Passage START
What amazes me

Let's get to it . . . Jack, Deployed, Afghanistan:
With how sharp Jennings has looked, do you think it's more likely that he will be splitting touches with MJD when he comes back?
John: I think it's likely Jennings will continue to start when Jones-Drew returns until Jones-Drew is in football shape. After that, I think the two will split carries quite a bit. Jennings has done enough in the preseason that he needs to touch the ball no matter who is on the roster.
Scott from Chelsea, NY:
I read that players with more than four years are not subject to the waiver wire. If one of them gets cut by a team, how is it determined which team he plays for if multiple have interest?
John: Whatever team gives the player the most money.
Passage END
Data to examine START
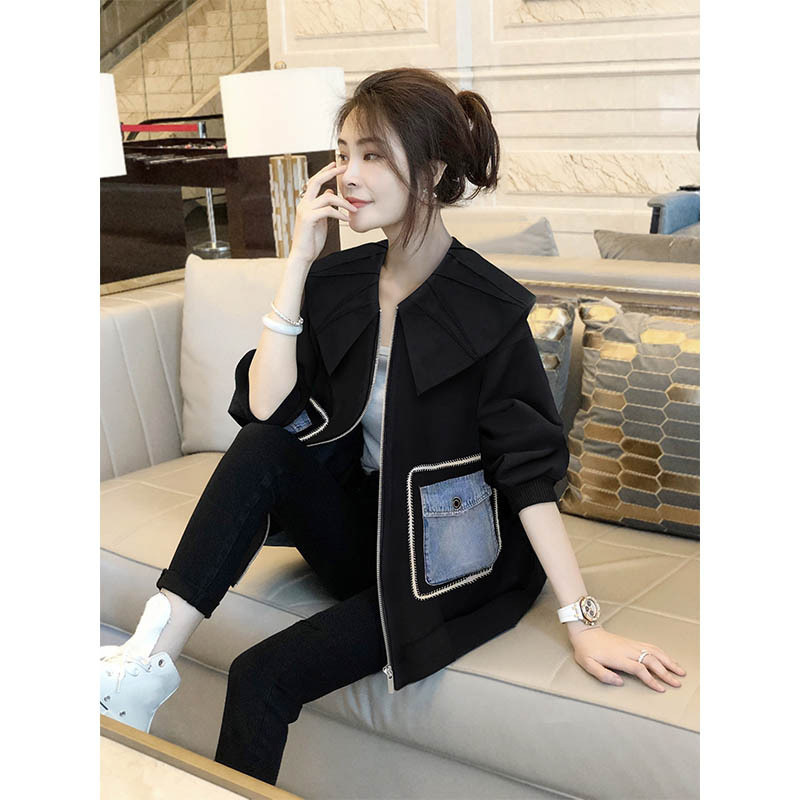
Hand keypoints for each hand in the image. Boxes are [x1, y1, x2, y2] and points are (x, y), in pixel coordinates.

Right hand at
Data to examine END
Data to examine START
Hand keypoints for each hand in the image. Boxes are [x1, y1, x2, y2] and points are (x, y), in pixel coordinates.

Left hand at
Data to examine END
Data to examine START
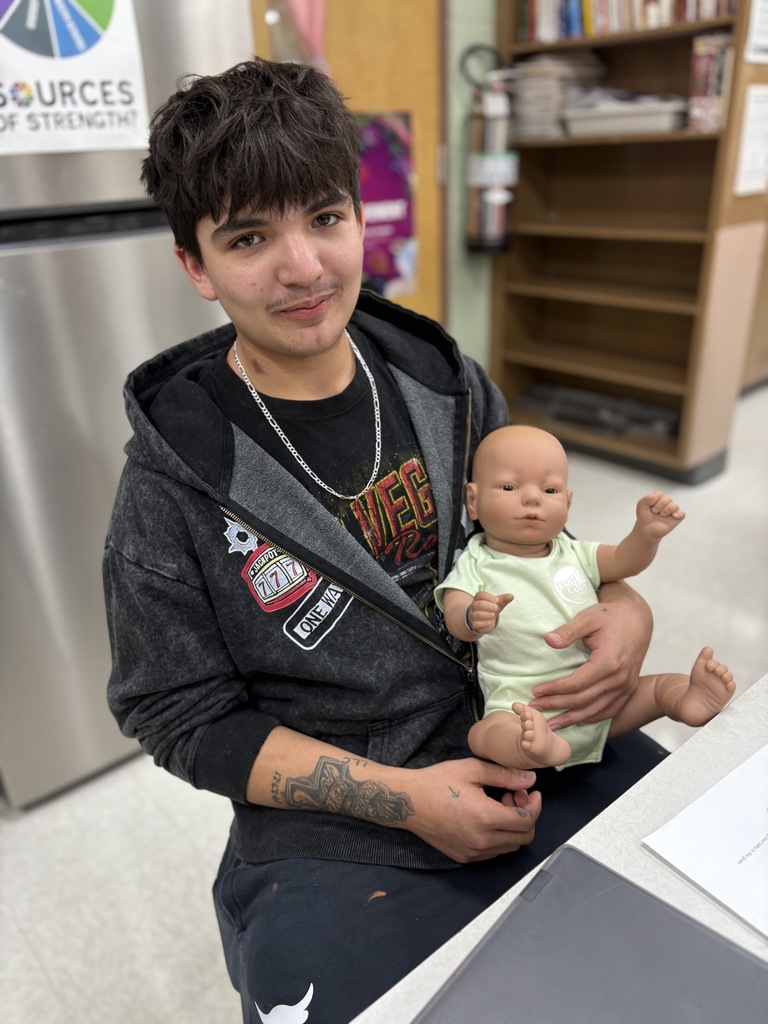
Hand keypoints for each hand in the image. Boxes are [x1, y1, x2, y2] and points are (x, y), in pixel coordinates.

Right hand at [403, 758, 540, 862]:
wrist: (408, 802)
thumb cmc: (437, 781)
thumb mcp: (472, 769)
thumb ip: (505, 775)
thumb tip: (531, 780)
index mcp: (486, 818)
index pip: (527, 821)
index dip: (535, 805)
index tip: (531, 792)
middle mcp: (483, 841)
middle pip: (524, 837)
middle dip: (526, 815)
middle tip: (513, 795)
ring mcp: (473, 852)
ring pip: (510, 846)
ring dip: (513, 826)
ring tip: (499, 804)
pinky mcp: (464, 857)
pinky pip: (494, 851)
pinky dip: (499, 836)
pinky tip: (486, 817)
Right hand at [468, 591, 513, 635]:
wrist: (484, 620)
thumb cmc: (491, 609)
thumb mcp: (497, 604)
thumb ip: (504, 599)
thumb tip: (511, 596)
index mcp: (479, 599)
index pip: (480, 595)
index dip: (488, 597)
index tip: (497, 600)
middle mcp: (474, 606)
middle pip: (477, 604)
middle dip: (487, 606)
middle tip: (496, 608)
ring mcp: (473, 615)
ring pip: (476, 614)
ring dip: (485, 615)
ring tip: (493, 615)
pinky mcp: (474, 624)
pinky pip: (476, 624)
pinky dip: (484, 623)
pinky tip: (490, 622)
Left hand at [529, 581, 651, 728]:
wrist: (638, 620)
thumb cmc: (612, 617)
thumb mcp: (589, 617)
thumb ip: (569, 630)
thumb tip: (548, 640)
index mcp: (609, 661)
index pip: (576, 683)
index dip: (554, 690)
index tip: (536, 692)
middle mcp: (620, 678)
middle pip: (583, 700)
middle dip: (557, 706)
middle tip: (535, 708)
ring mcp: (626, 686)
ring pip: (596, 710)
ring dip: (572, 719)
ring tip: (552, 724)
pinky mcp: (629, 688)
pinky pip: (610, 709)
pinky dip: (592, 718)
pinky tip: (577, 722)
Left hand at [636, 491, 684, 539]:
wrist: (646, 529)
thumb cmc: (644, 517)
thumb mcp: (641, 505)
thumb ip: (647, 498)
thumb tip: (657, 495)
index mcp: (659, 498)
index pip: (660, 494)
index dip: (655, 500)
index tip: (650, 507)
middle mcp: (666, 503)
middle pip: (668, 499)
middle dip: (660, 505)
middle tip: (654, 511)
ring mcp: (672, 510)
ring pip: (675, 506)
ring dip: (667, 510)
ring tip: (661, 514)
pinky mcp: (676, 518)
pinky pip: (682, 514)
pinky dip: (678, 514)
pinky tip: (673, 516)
Data to examine END
Task objective
Reproduce the part of the Jaguars Q&A column starting at "What amazes me" and ending at "he comes back?". Use only the Q&A column on the Jaguars for what follows, not the listing.

Exercise answer
What amazes me

Let's get to it . . . Jack, Deployed, Afghanistan:
With how sharp Jennings has looked, do you think it's more likely that he will be splitting touches with MJD when he comes back?